Donne dal carattere, dalle aspirazioni e dal modo differente di intendere vita e lavoro: a partire da Anna, appunto, interpretata da Barbora Bobulova: “Ho avuto l’opportunità di rappresentare un personaggio femminile molto bello. Quelli della serie sono tutti i personaggi femminili pieni di sfumature: finalmente una storia al femminile, di donne in gamba che combattono battaglie, non solo in campo lavorativo, ma anche familiare”. Proseguendo, poi, con la secondogenita, Nina, impersonata da Miriam Dalmazio: “Nina rappresenta molti dei trentenni di oggi. Mi sono chiesta più che tipo di donna, rispetto a che tipo di avvocata, fosse”. Il lavoro di costruzione della storia con il regista, aggiunge, “è stato quello di non voler essere sentimentali, giocavamo con l’ironia”. Si distacca dalle altre due la sorella minore, Viola, cui dà volto Marina Occhionero: “Viola evidenzia un po’ il grande tema: è più importante chi sei o cosa fai? Quanto è importante l’identificazione con il lavoro? E’ bello come questo confronto con la famiglia sia, poi, amalgamato dall’affetto”.

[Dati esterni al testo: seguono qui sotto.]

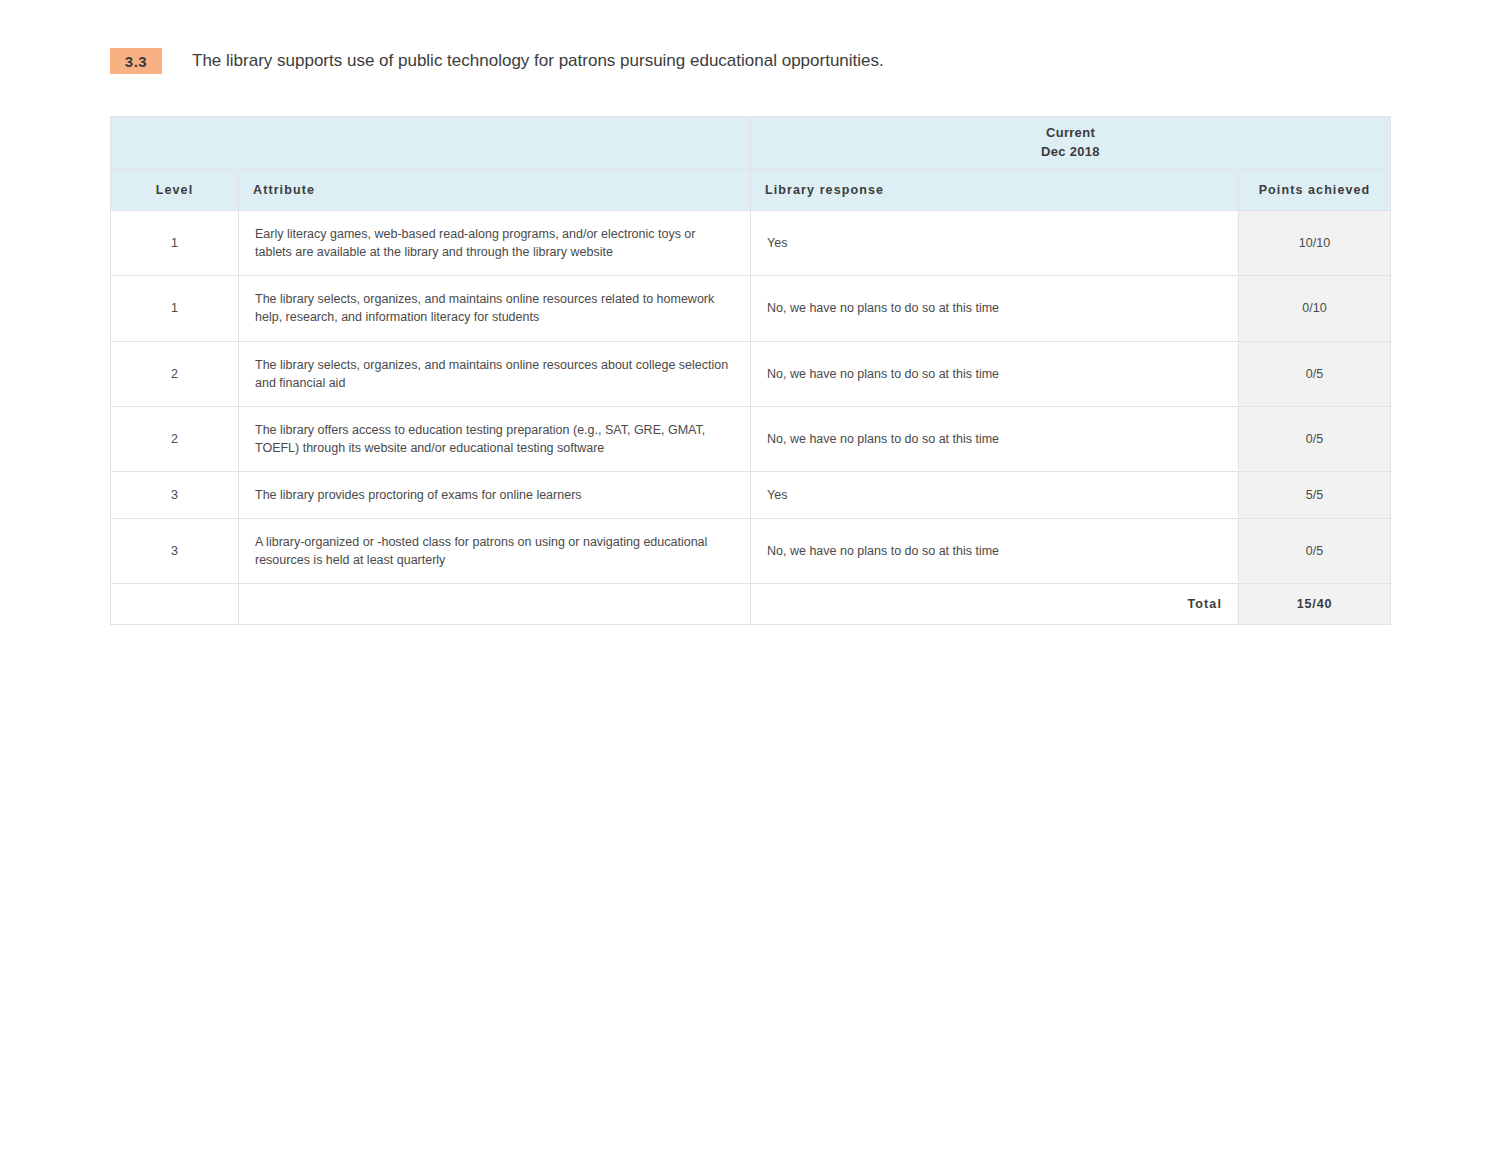3.3
The library supports use of public technology for patrons pursuing educational opportunities.
| | Current Dec 2018 |
| --- | --- |
| Level | Attribute | Library response | Points achieved |
| 1 | Early literacy games, web-based read-along programs, and/or electronic toys or tablets are available at the library and through the library website | Yes | 10/10 |
| 1 | The library selects, organizes, and maintains online resources related to homework help, research, and information literacy for students | No, we have no plans to do so at this time | 0/10 |
| 2 | The library selects, organizes, and maintains online resources about college selection and financial aid | No, we have no plans to do so at this time | 0/5 |
| 2 | The library offers access to education testing preparation (e.g., SAT, GRE, GMAT, TOEFL) through its website and/or educational testing software | No, we have no plans to do so at this time | 0/5 |
| 3 | The library provides proctoring of exams for online learners | Yes | 5/5 |
| 3 | A library-organized or -hosted class for patrons on using or navigating educational resources is held at least quarterly | No, we have no plans to do so at this time | 0/5 |
| | | Total | 15/40 |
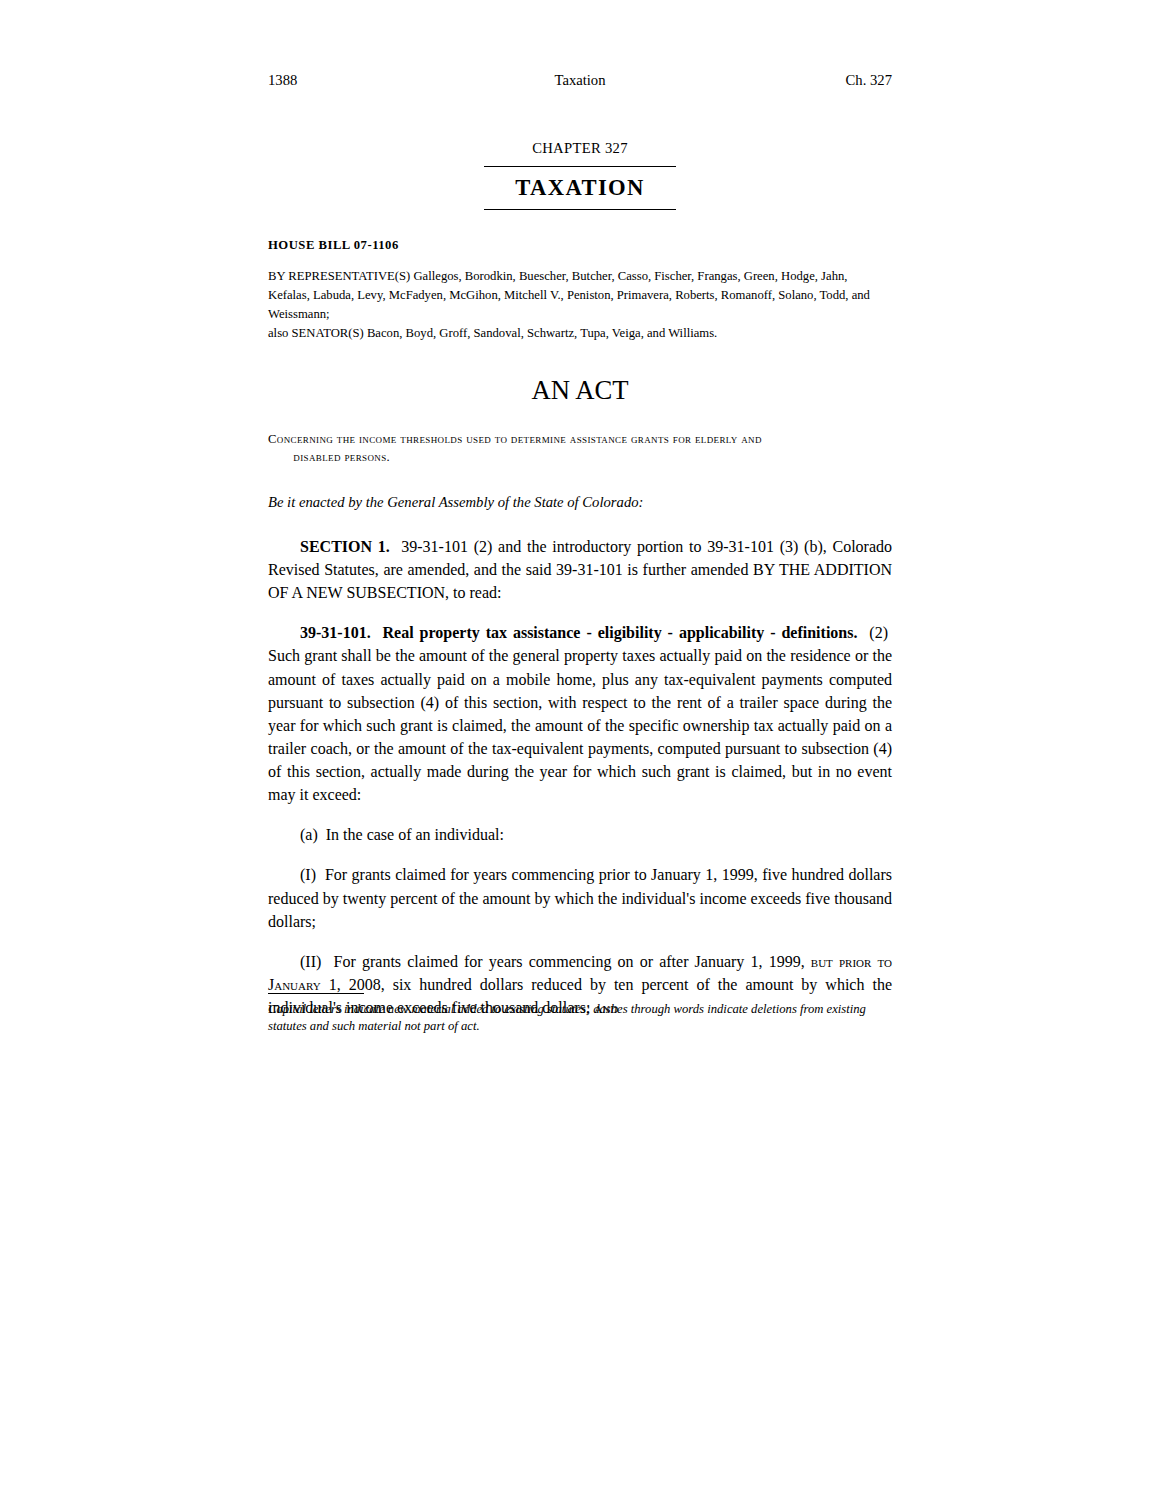1388
Taxation
Ch. 327
CHAPTER 327
TAXATION
HOUSE BILL 07-1106
BY REPRESENTATIVE(S) Gallegos, Borodkin, Buescher, Butcher, Casso, Fischer, Frangas, Green, Hodge, Jahn, Kefalas, Labuda, Levy, McFadyen, McGihon, Mitchell V., Peniston, Primavera, Roberts, Romanoff, Solano, Todd, and Weissmann;
also SENATOR(S) Bacon, Boyd, Groff, Sandoval, Schwartz, Tupa, Veiga, and Williams.
AN ACT
Concerning the income thresholds used to determine assistance grants for elderly and disabled persons.
Be it enacted by the General Assembly of the State of Colorado:
SECTION 1. 39-31-101 (2) and the introductory portion to 39-31-101 (3) (b), Colorado Revised Statutes, are amended, and the said 39-31-101 is further amended BY THE ADDITION OF A NEW SUBSECTION, to read:
39-31-101. Real property tax assistance - eligibility - applicability - definitions. (2) Such grant shall be the amount of the general property taxes actually paid on the residence or the amount of taxes actually paid on a mobile home, plus any tax-equivalent payments computed pursuant to subsection (4) of this section, with respect to the rent of a trailer space during the year for which such grant is claimed, the amount of the specific ownership tax actually paid on a trailer coach, or the amount of the tax-equivalent payments, computed pursuant to subsection (4) of this section, actually made during the year for which such grant is claimed, but in no event may it exceed:
(a) In the case of an individual:
(I) For grants claimed for years commencing prior to January 1, 1999, five hundred dollars reduced by twenty percent of the amount by which the individual's income exceeds five thousand dollars;
(II) For grants claimed for years commencing on or after January 1, 1999, but prior to January 1, 2008, six hundred dollars reduced by ten percent of the amount by which the individual's income exceeds five thousand dollars; and
Capital letters indicate new material added to existing statutes; dashes through words indicate deletions from existing statutes and such material not part of act.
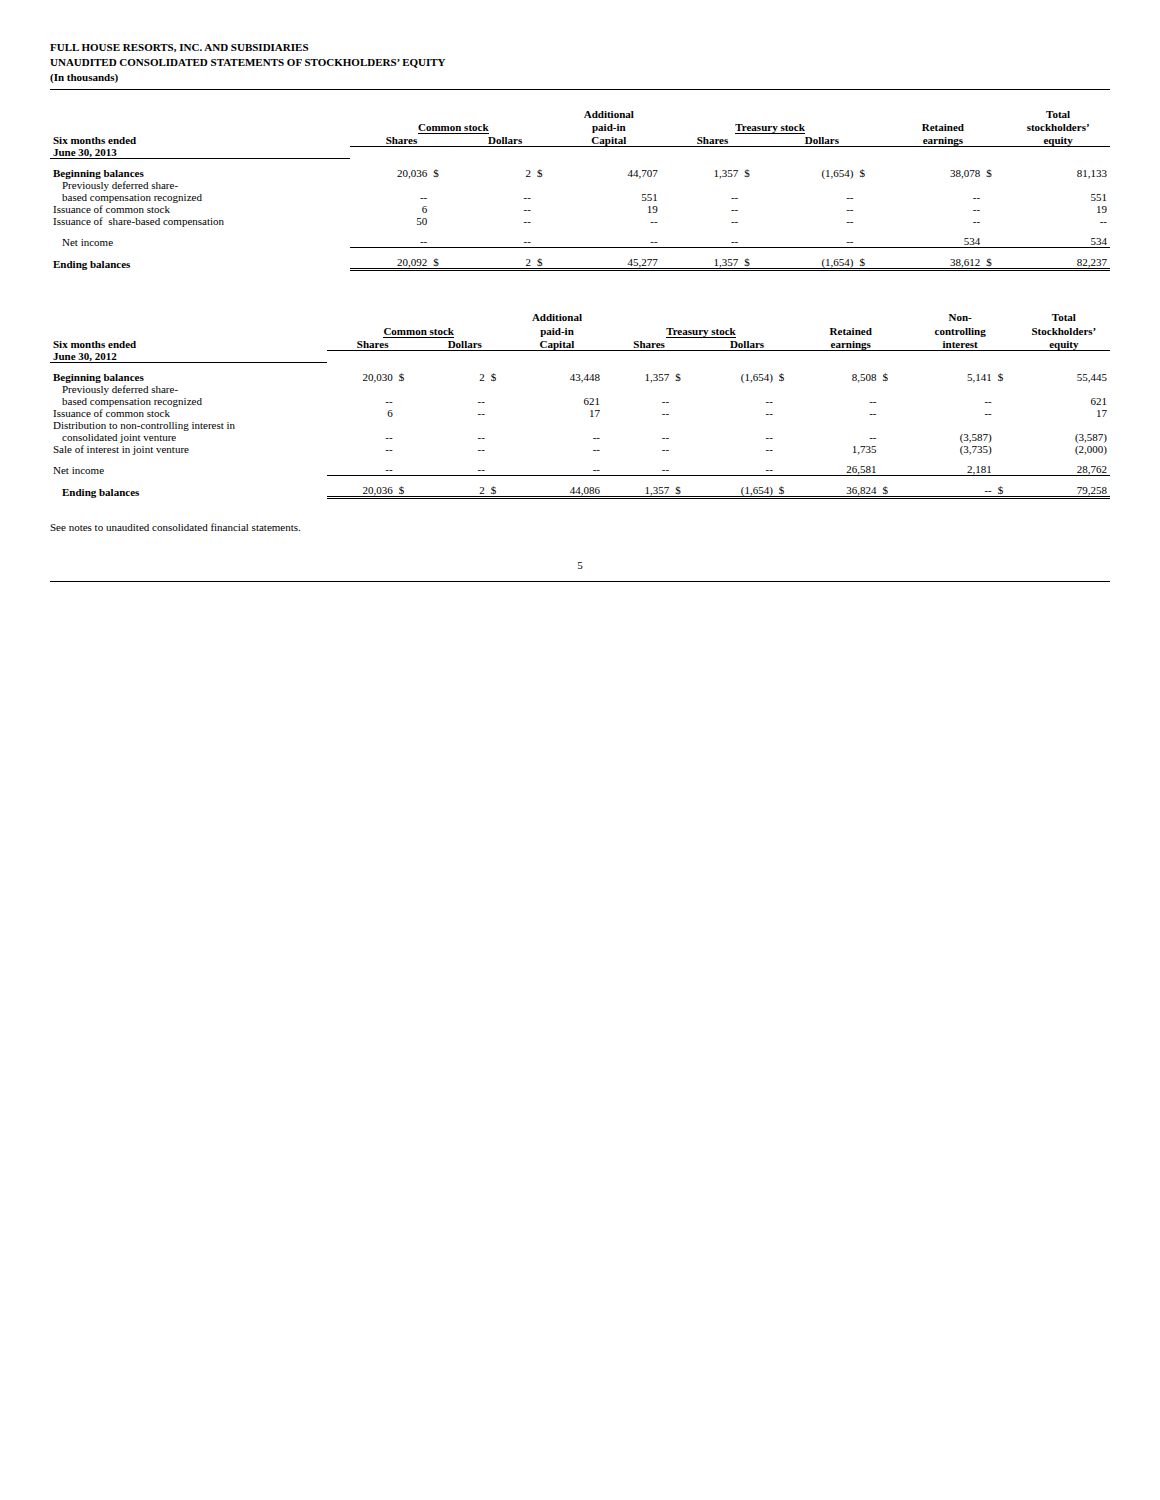FULL HOUSE RESORTS, INC. AND SUBSIDIARIES
UNAUDITED CONSOLIDATED STATEMENTS OF STOCKHOLDERS’ EQUITY
(In thousands)
| | Common stock | Additional paid-in | Treasury stock | Retained | Total stockholders’ |
| Six months ended | Shares | Dollars | Capital | Shares | Dollars | earnings | equity |
| June 30, 2013 | |
| Beginning balances | 20,036 | $ | 2 | $ | 44,707 | 1,357 | $ | (1,654) | $ | 38,078 | $ | 81,133 |
| Previously deferred share- | |
| based compensation recognized | -- | | -- | | 551 | -- | | -- | | -- | | 551 |
| Issuance of common stock | 6 | | -- | | 19 | -- | | -- | | -- | | 19 |
| Issuance of share-based compensation | 50 | | -- | | -- | -- | | -- | | -- | | -- |
| Net income | -- | | -- | | -- | -- | | -- | | 534 | | 534 |
| Ending balances | 20,092 | $ | 2 | $ | 45,277 | 1,357 | $ | (1,654) | $ | 38,612 | $ | 82,237 |
| | Common stock | Additional paid-in | Treasury stock | Retained | Non- controlling | Total Stockholders’ |
| Six months ended | Shares | Dollars | Capital | Shares | Dollars | earnings | interest | equity |
| June 30, 2012 | |
| Beginning balances | 20,030 | $ | 2 | $ | 43,448 | 1,357 | $ | (1,654) | $ | 8,508 | $ | 5,141 | $ | 55,445 |
| Previously deferred share- | |
| based compensation recognized | -- | | -- | | 621 | -- | | -- | | -- | | -- | | 621 |
| Issuance of common stock | 6 | | -- | | 17 | -- | | -- | | -- | | -- | | 17 |
| Distribution to non-controlling interest in | |
| consolidated joint venture | -- | | -- | | -- | -- | | -- | | -- | | (3,587) | | (3,587) |
| Sale of interest in joint venture | -- | | -- | | -- | -- | | -- | | 1,735 | | (3,735) | | (2,000) |
| Net income | -- | | -- | | -- | -- | | -- | | 26,581 | | 2,181 | | 28,762 |
| Ending balances | 20,036 | $ | 2 | $ | 44,086 | 1,357 | $ | (1,654) | $ | 36,824 | $ | -- | $ | 79,258 |
See notes to unaudited consolidated financial statements.
5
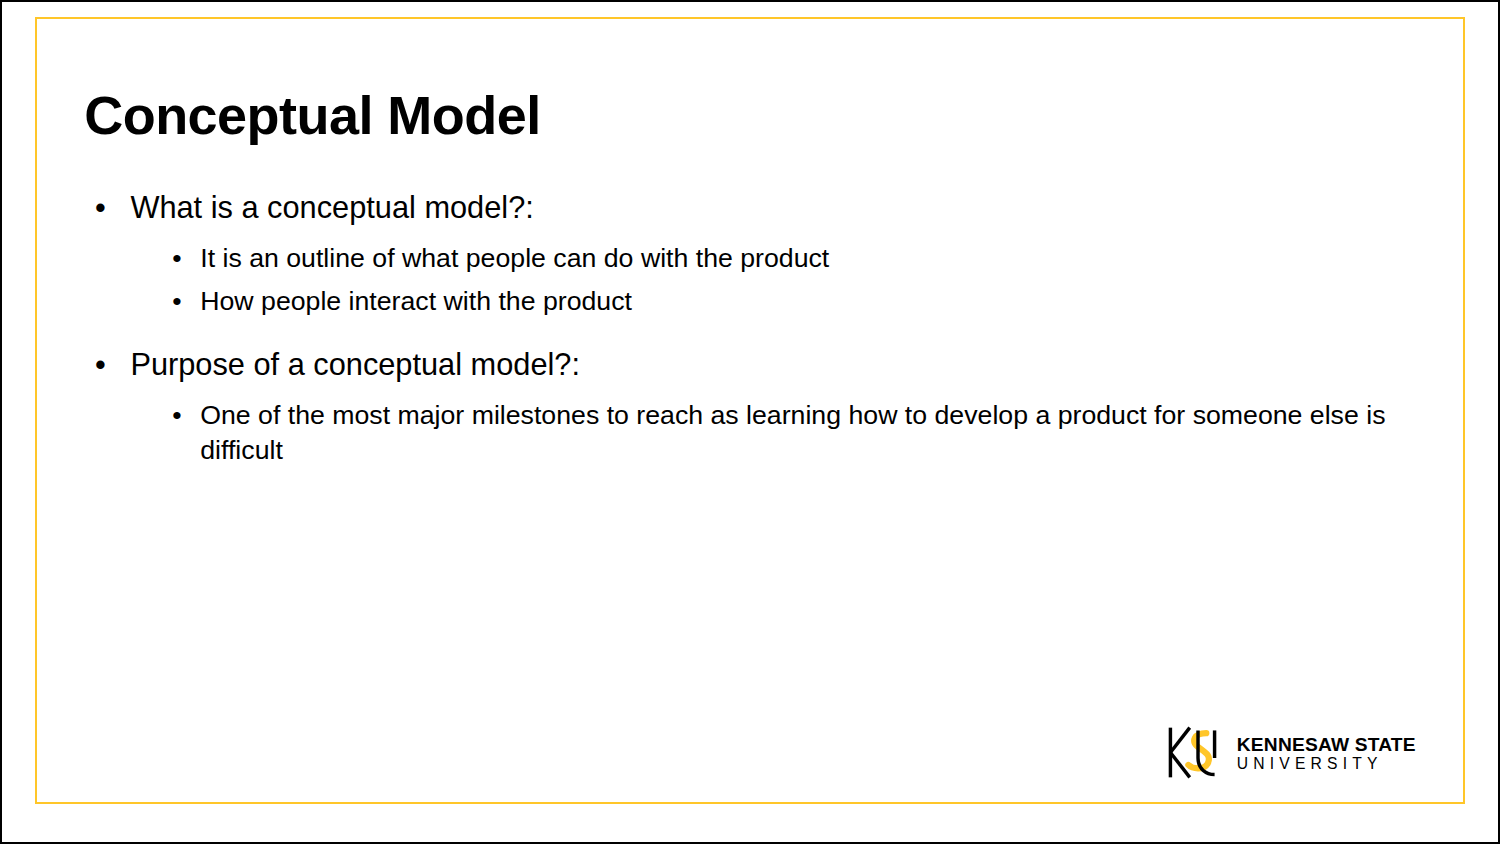Conceptual Model
What is a conceptual model?:
It is an outline of what people can do with the product
How people interact with the product
Purpose of a conceptual model?:
One of the most major milestones to reach as learning how to develop a product for someone else is difficult
KENNESAW STATE UNIVERSITY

Famiglia, lavoro, ironia: ad incarnare questi tre aspetti, soprattutto l’ultimo, è il personaggio iconico di Marina, interpretata da Lunetta Savino. Una donna forte, che cresce da sola le tre figlie dopo l’abbandono del marito (Massimo Ghini, con cui ritorna a lavorare dopo la fiction di grande successo “Raccontami”) : “In tv – dichiara l’attrice – ho avuto delle possibilità di avere personaggi unici che il cinema non mi avrebbe proposto, ma perchè neanche li pensa, lo dico senza polemica. La tv offe alle attrici ruoli completi. Marina Battaglia è un ruolo nuovo per me, è un personaggio molto scorretto, non vedevo l’ora di farla. Una madre che non è accogliente, ma non è una donna che non prova affetto, lo tiene molto ben mascherato. La sua scorrettezza, il cinismo, la battuta tagliente, mi hanno affascinato moltissimo. Poi, anche la storia che si evolve dà la possibilità ad ognuno di noi di tirare fuori delle cose inaspettate”. Rivela, inoltre, di aver visto tutto le serie legal, come la citata “The good wife” ed il sequel, “The good fight”, che l’ha molto appassionata, con la figura dell’avvocata impersonata da Christine Baranski. Così come “Damages”, con Glenn Close: “I due personaggi hanno qualcosa in comune con Marina Battaglia, ma Marina Battaglia ha in più questa ironia straordinaria e Glenn Close non ce l’ha!”.
Chiosa il regista (che ha diretto un ricco cast di cui fanno parte anche Thomas Trabacchi e Giorgio Marchesi): ” Abbiamo raccontato una serie al femminile, ma semplicemente normale. Che parla di persone. Raccontiamo un mondo di esseri umani, di persone, di sentimenti”.